I had the chance to sit down with Dr. Tamara Rosier recently, one of America's leading experts on the subject of ADHD, specifically from a neurological perspective. She shared something in our interview that really shocked me. The ADHD brain will get addicted to something. Period. No questions asked. As I started to poke around, it turns out that the wiring of the brain is different when you have ADHD, and these differences are subject to addictive and compulsive behaviors.

If you have ADHD (or speculate you have ADHD), you may be thinking, "Oh great. Guess that's it for me." But there's hope, and lots of it!

For starters, protective factors can often mitigate the impact of ADHD on someone's life in the early years, and ultimately reduce their propensity for addiction. What is a protective factor? Here are some examples (this is not a comprehensive list but hopefully gives you an idea):
-Growing up with two parents in the home
-Having an educated parent/parents
-Unconditional care/support from a loved one
-Permission to make mistakes and explore surroundings
-Being part of a larger community (i.e.. church, neighborhood, clubs, etc.)
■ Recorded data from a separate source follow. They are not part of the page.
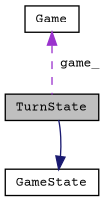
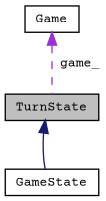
  digraph {
    fontname="Courier Prime"
    node [color=black fillcolor=white fontname="Courier Prime" fontsize=10 shape=record style=filled]
    edge [dir=back fontname="Courier Prime" fontsize=10 labelfontname=Helvetica labelfontsize=10]
    n1 [fillcolor=grey75 fontcolor=black height=0.2 label=TurnState width=0.4]
    n2 [height=0.2 label=GameState width=0.4]
    n3 [height=0.2 label=Game width=0.4]
-   n2 -> n1 [color=midnightblue style=solid]
+   n1 -> n2 [color=midnightblue style=solid]
    n3 -> n1 [color=darkorchid3 label=" game_" style=dashed]
  }
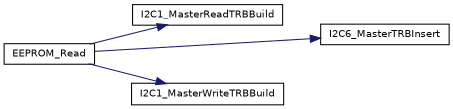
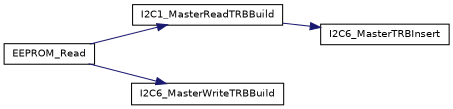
  digraph {
    rankdir=LR
    node [color=black fillcolor=white fontname=Helvetica fontsize=10 shape=record style=filled]
    edge [color=midnightblue fontname=Helvetica fontsize=10 labelfontname=Helvetica labelfontsize=10 style=solid]
    n1 [height=0.2 label=EEPROM_Read width=0.4]
    n2 [height=0.2 label=I2C1_MasterReadTRBBuild width=0.4]
    n3 [height=0.2 label=I2C6_MasterTRBInsert width=0.4]
-   n4 [height=0.2 label=I2C1_MasterWriteTRBBuild width=0.4]
+   n4 [height=0.2 label=I2C6_MasterWriteTRBBuild width=0.4]
    n1 -> n2
-   n1 -> n3
+   n2 -> n3
    n1 -> n4
  }
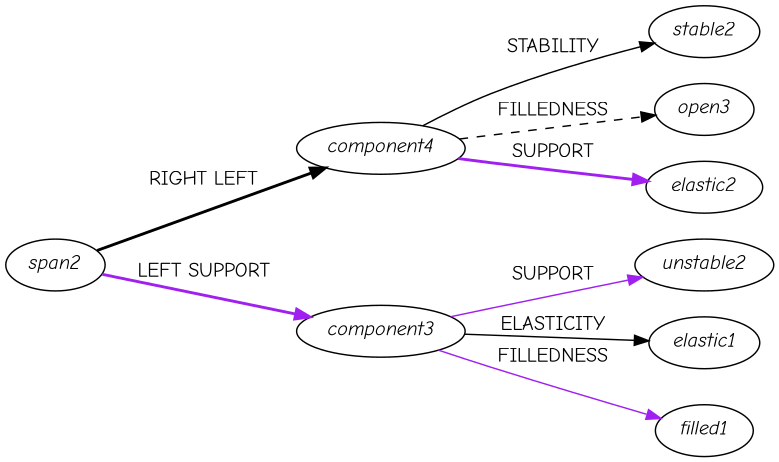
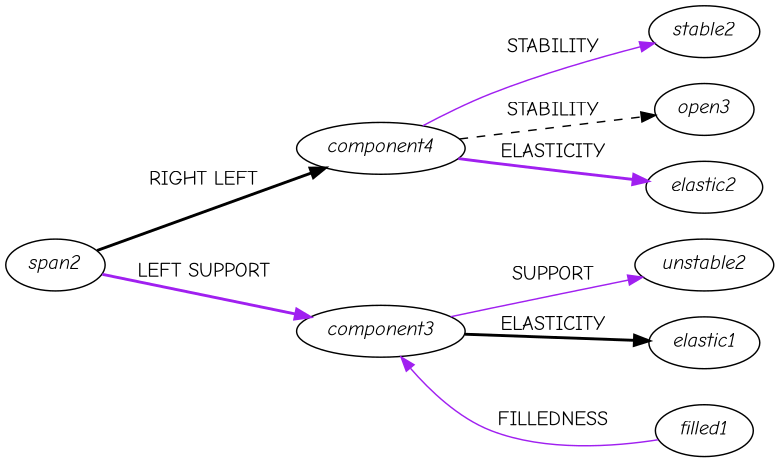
  digraph {
    fontname="Comic Neue"
    rankdir=LR
    node [fontname="Comic Neue"]
    edge [color=black fontname="Comic Neue" style=solid]
    n1 [height=0.5 label=<<i>stable2</i>> width=1.0375]
    n2 [height=0.5 label=<<i>unstable2</i>> width=1.3117]
    n3 [height=0.5 label=<<i>component4</i>> width=1.586]
    n4 [height=0.5 label=<<i>open3</i>> width=0.95065]
    n5 [height=0.5 label=<<i>elastic2</i>> width=1.0694]
    n6 [height=0.5 label=<<i>component3</i>> width=1.586]
    n7 [height=0.5 label=<<i>elastic1</i>> width=1.0694]
    n8 [height=0.5 label=<<i>filled1</i>> width=0.95065]
    n9 [height=0.5 label=<<i>span2</i>> width=0.92774]
-   n3 -> n1 [label=" STABILITY"]
-   n3 -> n4 [label=" FILLEDNESS" style=dashed]
-   n3 -> n5 [color=purple label=" SUPPORT" style=bold]
+   n3 -> n1 [color=purple label=" STABILITY"]
+   n3 -> n4 [label=" STABILITY" style=dashed]
+   n3 -> n5 [color=purple label=" ELASTICITY" style=bold]
    n6 -> n2 [color=purple label=" SUPPORT"]
-   n6 -> n7 [label=" ELASTICITY"]
-   n6 -> n8 [color=purple label=" FILLEDNESS"]
+   n6 -> n7 [label=" ELASTICITY" style=bold]
+   n8 -> n6 [color=purple label=" FILLEDNESS"]
    n9 -> n3 [label=" RIGHT LEFT" style=bold]
    n9 -> n6 [color=purple label=" LEFT SUPPORT" style=bold]
  }
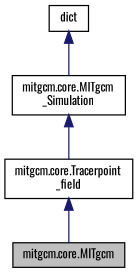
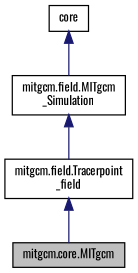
  digraph {
    fontname=Oswald
    node [color=black fillcolor=white fontname=Oswald fontsize=10 shape=record style=filled]
    edge [color=midnightblue dir=back fontname=Oswald fontsize=10 labelfontname=Helvetica labelfontsize=10 style=solid]
    n1 [fillcolor=grey75 fontcolor=black height=0.2 label="mitgcm.core.MITgcm" width=0.4]
-   n2 [height=0.2 label="mitgcm.core.Tracerpoint\l_field" width=0.4]
-   n3 [height=0.2 label="mitgcm.core.MITgcm\l_Simulation" width=0.4]
-   n4 [height=0.2 label=dict width=0.4]
+   n2 [height=0.2 label="mitgcm.field.Tracerpoint\l_field" width=0.4]
+   n3 [height=0.2 label="mitgcm.field.MITgcm\l_Simulation" width=0.4]
+   n4 [height=0.2 label=core width=0.4]
    n2 -> n1
    n3 -> n2
    n4 -> n3
  }
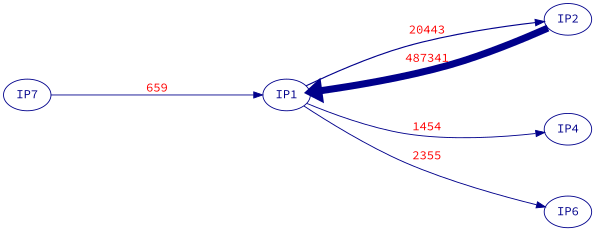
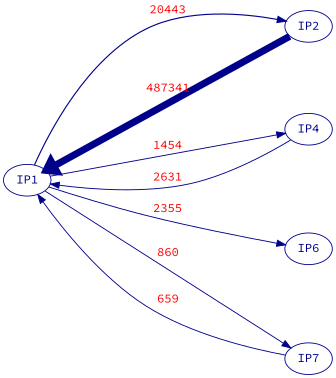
  digraph {
    fontname="Source Code Pro"
    nodesep=0.8
    rankdir=LR
    ranksep=3
    node [color=darkblue fontcolor=darkblue fontname="Source Code Pro"]
    edge [color=darkblue fontcolor=red fontname="Source Code Pro" labeldistance=0]
    n1 [label=IP1]
    n2 [label=IP2]
    n3 [label=IP4]
    n4 [label=IP6]
    n5 [label=IP7]
    n1 -> n2 [label=20443 penwidth=1.2936362834237218]
    n1 -> n3 [label=1454 penwidth=1.020884760362867]
    n1 -> n4 [label=2355 penwidth=1.0338264172314662]
+   n1 -> n5 [label=860 penwidth=1.0123527468446119]
    n2 -> n1 [label=487341 penwidth=8.0]
+   n3 -> n1 [label=2631 penwidth=1.0377907871490393]
    n5 -> n1 [label=659 penwidth=1.009465651361162]
  }
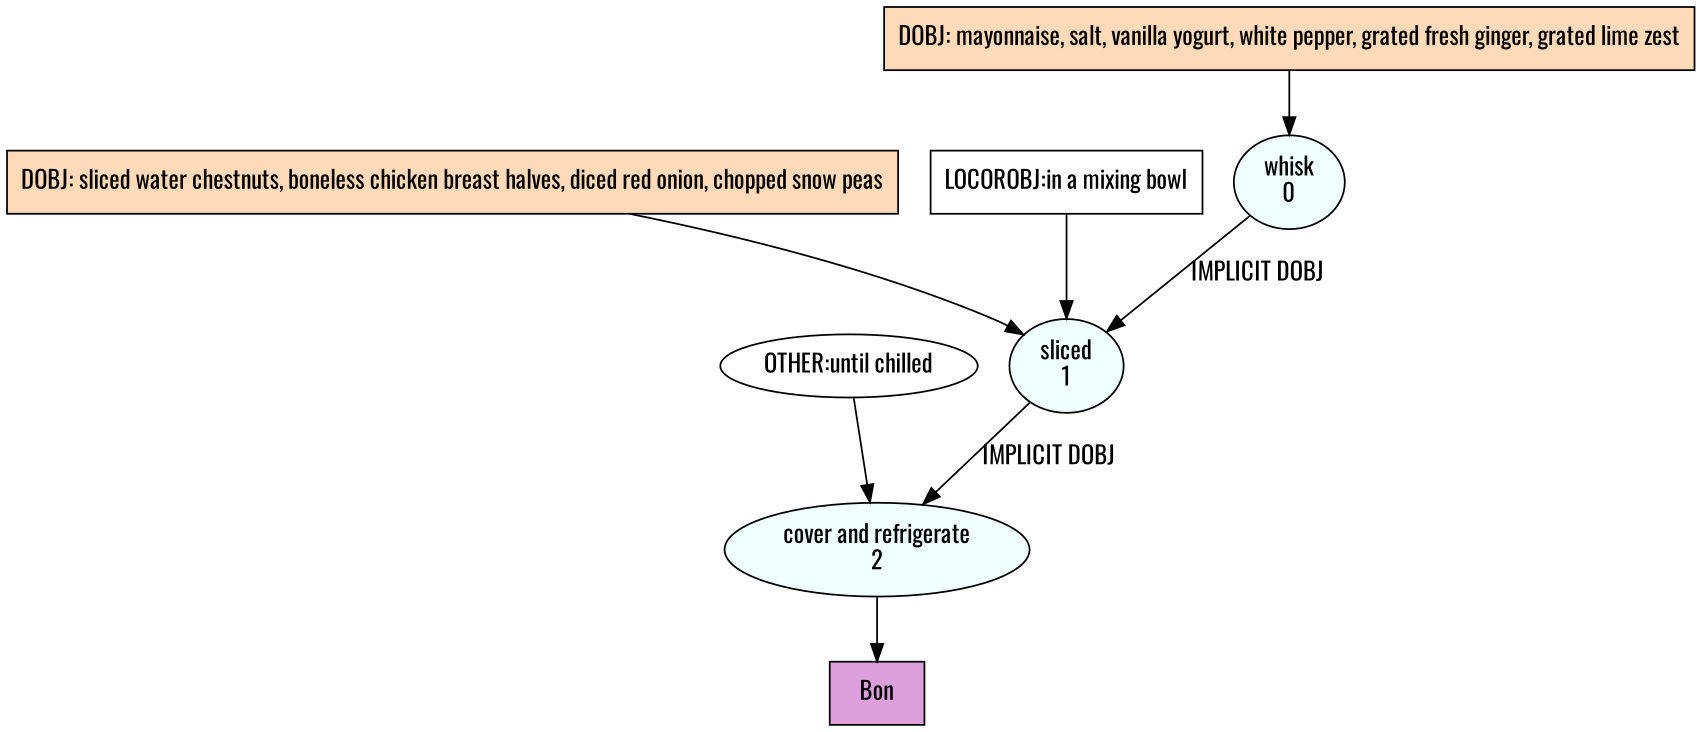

What we know for sure is that the ADHD brain functions differently than a neurotypical brain. So if you have ADHD, there are a few things you can do immediately to help you account for the differences in your wiring:
1) See a professional and consider medication. The research on ADHD medication is extensive and professionals (for the most part) seem to have this part of the equation dialed in. Make sure you see someone who specializes in this area.
2) Develop self-awareness. This is a big one (and it is our first pillar of recovery at DeepClean for a reason). You must understand the beliefs, thoughts and emotions that are driving your responses and behaviors before you work to correct them.
3) Slow down. The ADHD brain moves a million miles a minute, often making it difficult to carry out #2 with any success. Nature is particularly useful, but talking to someone you trust, journaling, breathing exercises, and hobbies can be great ways to slow your brain down.
4) Remember that God doesn't love you less because you have ADHD. He loves you as you are and will always be beside you as you learn to better manage ADHD.

If you're looking for more guidance, I highly recommend checking out Dr. Tamara Rosier's book, Your Brain's Not Broken.